Bildung beim Sturz in den Galaxienhaufen

Wie aber kam es zur Trennung der allein im All schwebenden blauen Sternsysteme von ihrer Muttergalaxie? Theoretisch sind dafür zwei Mechanismen denkbar, wie die Astronomen erklären. Der erste ist das sogenannte Tidal Stripping, bei dem Schwerkraft-Turbulenzen bei der nahen Begegnung zweier Galaxien Gas und Sterne aus den Galaxien herausreißen. Allerdings dauert dies typischerweise relativ lange und die Massen der herausgerissenen Gas- und Sternenströme sind eine Größenordnung größer als bei den blauen Sternensystemen, wie das Team erklärt.

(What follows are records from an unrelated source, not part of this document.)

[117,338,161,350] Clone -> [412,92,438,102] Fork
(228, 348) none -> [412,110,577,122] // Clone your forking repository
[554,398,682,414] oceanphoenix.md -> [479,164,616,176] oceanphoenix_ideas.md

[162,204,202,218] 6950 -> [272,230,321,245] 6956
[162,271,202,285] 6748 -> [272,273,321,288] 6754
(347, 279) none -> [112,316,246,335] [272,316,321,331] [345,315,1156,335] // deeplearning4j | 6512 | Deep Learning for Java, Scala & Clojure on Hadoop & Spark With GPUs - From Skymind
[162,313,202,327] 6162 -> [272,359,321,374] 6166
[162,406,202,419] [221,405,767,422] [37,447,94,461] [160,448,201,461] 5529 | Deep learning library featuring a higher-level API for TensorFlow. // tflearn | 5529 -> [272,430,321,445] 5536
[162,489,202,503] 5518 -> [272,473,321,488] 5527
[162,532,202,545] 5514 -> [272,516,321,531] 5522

Die Astronomen halten daher den zweiten Mechanismus für wahrscheinlicher, das sogenannte Ram Pressure Stripping. Dieses ereignet sich, wenn eine von außen kommende kleinere Galaxie in den Galaxienhaufen stürzt. Dabei tritt sie in das dichtere intergalaktische Medium des Haufens ein und wird dabei einer Art „Fahrtwind“ ausgesetzt: Das weniger stark gebundene Gas der einfallenden Galaxie wird vom intergalaktischen Medium verdrängt und aus der Muttergalaxie gerissen.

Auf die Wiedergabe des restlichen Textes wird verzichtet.